The next time I saw Julia was in March of 2006, when I hosted a gathering of people in my home. Mostly people we'd met on TWoP, a few new friends from LJ. It was a fun weekend. Shoe shopping and horrible movies and lots of food. It wasn't as one on one as the first time we'd met, but we had fun just the same.

One thing I'll always remember is that, no matter what she was going through, she put other people first. She was always the first one to express sympathy. One day, I got a pair of shoes out of the blue. Julia had sent them to me from my Amazon wish list because I'd had a bad week the week before. She was like that all the time. Thoughtful, sweet, and just plain nice to be around. The world lost a good person this week. I'll miss her a lot.

Some pictures to share.Collapse )

It's the everday things....

Like others I never physically met her (though I was going to at ComicCon this year), but she was part of my everyday life.  She was so enthusiastic about my garden and my kitties.  She sympathized with me for my mother and empathized with me when discussion pain (or grading papers).

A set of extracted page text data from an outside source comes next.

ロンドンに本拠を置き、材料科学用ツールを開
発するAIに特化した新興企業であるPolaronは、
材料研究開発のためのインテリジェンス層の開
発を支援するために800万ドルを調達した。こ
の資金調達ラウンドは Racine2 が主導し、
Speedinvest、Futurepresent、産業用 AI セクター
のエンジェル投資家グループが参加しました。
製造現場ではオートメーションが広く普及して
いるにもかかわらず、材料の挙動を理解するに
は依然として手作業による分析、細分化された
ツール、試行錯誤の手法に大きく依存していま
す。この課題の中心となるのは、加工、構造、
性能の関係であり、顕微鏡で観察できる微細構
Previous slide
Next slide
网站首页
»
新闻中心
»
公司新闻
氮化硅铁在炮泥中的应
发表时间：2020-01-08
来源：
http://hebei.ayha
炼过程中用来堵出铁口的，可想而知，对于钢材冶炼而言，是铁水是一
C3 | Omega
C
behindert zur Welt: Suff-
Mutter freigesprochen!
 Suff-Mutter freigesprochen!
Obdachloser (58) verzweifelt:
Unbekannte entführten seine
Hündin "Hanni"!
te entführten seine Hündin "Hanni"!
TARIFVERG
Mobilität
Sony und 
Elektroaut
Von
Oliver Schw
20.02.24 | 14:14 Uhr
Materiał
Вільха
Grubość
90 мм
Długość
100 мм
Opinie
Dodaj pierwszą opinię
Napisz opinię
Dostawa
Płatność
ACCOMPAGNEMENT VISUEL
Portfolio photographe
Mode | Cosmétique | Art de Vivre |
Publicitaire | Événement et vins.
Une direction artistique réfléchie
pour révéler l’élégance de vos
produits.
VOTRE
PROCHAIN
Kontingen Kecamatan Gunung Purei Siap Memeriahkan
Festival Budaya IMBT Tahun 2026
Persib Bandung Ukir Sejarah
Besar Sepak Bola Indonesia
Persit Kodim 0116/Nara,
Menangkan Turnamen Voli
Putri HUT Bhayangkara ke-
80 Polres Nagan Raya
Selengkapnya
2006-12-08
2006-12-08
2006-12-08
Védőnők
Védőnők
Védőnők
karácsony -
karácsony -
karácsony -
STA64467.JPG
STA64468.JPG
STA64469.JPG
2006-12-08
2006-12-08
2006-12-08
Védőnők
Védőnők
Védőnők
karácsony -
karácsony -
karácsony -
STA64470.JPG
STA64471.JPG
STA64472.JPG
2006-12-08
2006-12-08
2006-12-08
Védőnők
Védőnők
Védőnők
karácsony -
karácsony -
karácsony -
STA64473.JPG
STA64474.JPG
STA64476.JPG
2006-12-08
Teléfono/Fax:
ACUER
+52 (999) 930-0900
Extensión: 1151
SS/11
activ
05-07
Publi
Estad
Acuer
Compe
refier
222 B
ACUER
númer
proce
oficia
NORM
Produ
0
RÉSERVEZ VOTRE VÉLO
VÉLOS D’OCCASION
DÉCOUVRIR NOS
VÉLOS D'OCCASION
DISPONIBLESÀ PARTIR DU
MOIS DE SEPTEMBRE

She talked about her students, her family, her church, going to concerts, shoes. She loved talking about her Roomba and Scooba, which amused me to no end.

I met her on the TWOP Buffy Boards and she was one of my first friends here at LJ. The first comment she made in my LJ was in May of 2004(!) where she wondered if my neighbor was playing a tuba ala LA Story.  My first comment in her LJ had to do with seeing a Mulder-esque license plate.  All very banal, but truly the little things that make life so much better.

Julia - I will think of you every time I run my Roomba and every time I pet my kitties.  God bless you for all of your support to me and everyone over the course of these ever=so-many years!

Radiation and...Oreo Cakesters?

I can't say that I knew Julia well because I didn't. I didn't frequent the same SF threads that she did so we never really bumped into each other over there. However, I asked to friend here here on LJ during one of my snarker friending frenzies, and she gladly added me back. From there, I began keeping tabs on her health via her posts about the current treatments she was enduring to battle cancer. I remember being in awe of Julia because she never seemed to let cancer get her down. She didn't grouse about her pain, but instead, offered a candid look at what treatment was like and the side effects that resulted from those treatments. Her last post really struck me because she somehow transitioned from talking about the irritating side effects of radiation to a grammatical error she noticed while watching Smallville, of all things! I thought, "How can anyone notice something that trivial when they have much bigger problems on their mind?" Well, she was a teacher and a snarker so I shouldn't have been at all surprised. I wouldn't expect anything less from someone I met at SF, and as insignificant as that observation of hers sounds, it really struck me. It made me feel like we had something in common (Grammar nerds! Holla!), and her last bit about wanting to try the Oreo Cakester was such a minor thing, but I'll probably think of her now whenever I eat one. I hope she got to sample those suckers, and if she did, I'm sure she loved them. I have a cheap knock-off cakester in my pantry, and I'm gonna eat it right now while I think about her. 

Rest in peace, Julia. I'm glad you never have to sit through another round of radiation or hurt anywhere ever again.